Cette répartition et les droits qui lui sont associés n'étant pas gérés directement par Git, il faut passer par un contournement. Deux méthodes sont utilisables :

  • Utiliser une surcouche au serveur Git permettant de gérer finement les droits d'accès aux branches
    gitolite est un exemple de surcouche, simple à mettre en oeuvre sur un serveur Git standard.
    La plupart des fournisseurs de dépôts (tel que Gitlab) intègrent également cette possibilité.
  • Utiliser les possibilités offertes par la décentralisation
    Nous avons vu dans le chapitre sur les Branches distantes qu'il est possible de connecter un dépôt local à plusieurs dépôts distants. C'est la fonctionnalité qui va être utilisée pour gérer les différents rôles.

Contributeurs et responsable d'intégration

integration manager

(sur ce schéma, les blocs du haut représentent des dépôts stockés sur un (ou des) serveur(s), les blocs du bas représentent les dépôts locaux de chacun)

Le dépôt officiel n'est accessible en écriture que par le (ou les) responsable(s) d'intégration.
Chaque contributeur dispose de son propre dépôt public (accessible en lecture par les autres contributeurs).

Les contributeurs effectuent des pulls depuis le dépôt officiel, et poussent leurs modifications sur leur dépôt personnel.

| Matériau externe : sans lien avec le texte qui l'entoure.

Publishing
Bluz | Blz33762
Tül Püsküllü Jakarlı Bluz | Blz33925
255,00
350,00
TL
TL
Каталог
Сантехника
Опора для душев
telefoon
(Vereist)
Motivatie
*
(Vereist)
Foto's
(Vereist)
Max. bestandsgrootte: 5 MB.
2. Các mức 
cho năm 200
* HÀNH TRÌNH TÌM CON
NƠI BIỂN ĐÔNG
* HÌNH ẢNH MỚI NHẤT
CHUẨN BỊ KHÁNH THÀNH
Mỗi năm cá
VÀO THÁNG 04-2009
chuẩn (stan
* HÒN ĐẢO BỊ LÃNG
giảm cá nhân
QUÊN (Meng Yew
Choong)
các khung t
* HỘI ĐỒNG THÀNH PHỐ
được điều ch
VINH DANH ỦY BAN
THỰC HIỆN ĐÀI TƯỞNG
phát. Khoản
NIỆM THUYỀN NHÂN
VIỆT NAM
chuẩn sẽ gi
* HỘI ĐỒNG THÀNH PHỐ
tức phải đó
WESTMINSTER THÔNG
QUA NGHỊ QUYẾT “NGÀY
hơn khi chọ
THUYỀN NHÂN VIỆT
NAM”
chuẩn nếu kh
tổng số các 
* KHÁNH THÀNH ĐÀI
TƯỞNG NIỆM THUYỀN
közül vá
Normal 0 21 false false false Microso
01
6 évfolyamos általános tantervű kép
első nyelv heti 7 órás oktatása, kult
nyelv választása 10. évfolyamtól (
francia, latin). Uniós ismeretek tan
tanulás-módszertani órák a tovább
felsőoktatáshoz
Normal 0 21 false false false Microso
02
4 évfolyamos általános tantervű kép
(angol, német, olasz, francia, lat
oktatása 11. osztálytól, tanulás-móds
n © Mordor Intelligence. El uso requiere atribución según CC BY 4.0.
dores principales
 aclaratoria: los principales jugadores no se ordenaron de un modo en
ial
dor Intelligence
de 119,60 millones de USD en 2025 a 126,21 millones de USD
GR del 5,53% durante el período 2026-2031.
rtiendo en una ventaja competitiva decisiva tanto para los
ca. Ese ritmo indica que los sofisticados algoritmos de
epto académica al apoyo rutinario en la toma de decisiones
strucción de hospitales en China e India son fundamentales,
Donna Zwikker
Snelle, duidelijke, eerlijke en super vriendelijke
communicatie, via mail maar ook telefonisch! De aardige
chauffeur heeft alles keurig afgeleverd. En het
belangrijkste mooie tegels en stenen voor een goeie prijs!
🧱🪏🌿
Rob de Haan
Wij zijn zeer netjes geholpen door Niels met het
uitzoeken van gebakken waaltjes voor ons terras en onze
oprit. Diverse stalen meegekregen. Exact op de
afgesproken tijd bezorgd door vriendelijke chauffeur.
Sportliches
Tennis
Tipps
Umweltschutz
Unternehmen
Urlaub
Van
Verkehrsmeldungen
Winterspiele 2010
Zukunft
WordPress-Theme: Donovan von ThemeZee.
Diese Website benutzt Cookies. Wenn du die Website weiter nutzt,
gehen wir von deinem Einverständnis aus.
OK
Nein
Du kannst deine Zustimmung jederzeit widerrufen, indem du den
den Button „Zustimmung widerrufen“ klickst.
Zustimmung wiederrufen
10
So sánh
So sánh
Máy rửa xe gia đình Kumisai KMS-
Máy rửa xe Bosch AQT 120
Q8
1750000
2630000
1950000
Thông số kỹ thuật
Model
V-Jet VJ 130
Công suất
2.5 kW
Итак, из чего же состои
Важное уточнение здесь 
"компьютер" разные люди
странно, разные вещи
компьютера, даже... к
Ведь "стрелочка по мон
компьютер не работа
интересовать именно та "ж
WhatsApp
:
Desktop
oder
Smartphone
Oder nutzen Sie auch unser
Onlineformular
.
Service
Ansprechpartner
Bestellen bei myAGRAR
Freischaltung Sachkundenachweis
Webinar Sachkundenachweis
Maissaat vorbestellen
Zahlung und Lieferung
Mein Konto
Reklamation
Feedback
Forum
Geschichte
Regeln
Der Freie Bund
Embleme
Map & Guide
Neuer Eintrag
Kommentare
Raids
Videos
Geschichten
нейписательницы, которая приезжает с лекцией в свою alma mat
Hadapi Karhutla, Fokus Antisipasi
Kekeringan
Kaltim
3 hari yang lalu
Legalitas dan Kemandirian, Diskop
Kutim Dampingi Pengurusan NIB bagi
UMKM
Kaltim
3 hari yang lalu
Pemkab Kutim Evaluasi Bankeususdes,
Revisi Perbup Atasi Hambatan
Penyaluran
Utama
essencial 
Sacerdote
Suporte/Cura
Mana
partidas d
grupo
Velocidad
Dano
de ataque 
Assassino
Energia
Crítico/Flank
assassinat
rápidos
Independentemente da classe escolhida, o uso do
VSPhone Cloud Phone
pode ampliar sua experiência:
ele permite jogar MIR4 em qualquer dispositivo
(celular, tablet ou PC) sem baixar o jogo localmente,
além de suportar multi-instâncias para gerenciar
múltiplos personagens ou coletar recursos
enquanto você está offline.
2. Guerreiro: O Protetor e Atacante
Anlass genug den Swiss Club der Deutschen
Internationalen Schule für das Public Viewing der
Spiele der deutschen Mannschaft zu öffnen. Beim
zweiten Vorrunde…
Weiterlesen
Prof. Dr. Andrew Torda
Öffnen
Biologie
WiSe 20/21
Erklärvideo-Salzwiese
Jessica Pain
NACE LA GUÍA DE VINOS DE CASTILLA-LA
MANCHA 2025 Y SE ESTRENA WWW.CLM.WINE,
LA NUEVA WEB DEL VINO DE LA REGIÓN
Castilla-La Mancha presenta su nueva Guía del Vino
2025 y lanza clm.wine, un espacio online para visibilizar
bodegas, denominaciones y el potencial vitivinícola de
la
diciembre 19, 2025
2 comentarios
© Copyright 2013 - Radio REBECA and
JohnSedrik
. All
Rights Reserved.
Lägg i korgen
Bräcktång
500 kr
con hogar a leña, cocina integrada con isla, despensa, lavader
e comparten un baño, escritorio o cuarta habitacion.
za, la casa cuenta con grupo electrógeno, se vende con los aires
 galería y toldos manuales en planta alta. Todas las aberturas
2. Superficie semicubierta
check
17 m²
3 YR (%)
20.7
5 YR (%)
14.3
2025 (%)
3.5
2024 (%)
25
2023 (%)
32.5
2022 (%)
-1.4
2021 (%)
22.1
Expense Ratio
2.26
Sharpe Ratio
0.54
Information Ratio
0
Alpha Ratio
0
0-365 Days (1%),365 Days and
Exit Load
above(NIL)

Le responsable d'intégration ajoute en remote le dépôt des contributeurs, fusionne les modifications sur son dépôt local, puis pousse sur le dépôt officiel.

Note : Ce mode de fonctionnement est celui qui est mis en oeuvre, de manière presque transparente, par le concept de fork/pull-request popularisé par le service GitHub.

Contributeurs, lieutenants et dictateur

benevolent dictator

L'activité de validation des modifications proposées par les contributeurs peut être très difficile à mener, pour des raisons de temps qu'elle demande ou de niveau d'expertise nécessaire.

Dans des projets complexes, comme Linux, un niveau intermédiaire peut être ajouté au schéma précédent : des lieutenants sont en charge d'expertiser, valider et fusionner sur leur dépôt, certaines parties du code. Le dictateur utilise les dépôts des lieutenants pour nourrir le dépôt officiel.

À adopter si nécessaire... mais le cas précédent est le plus courant.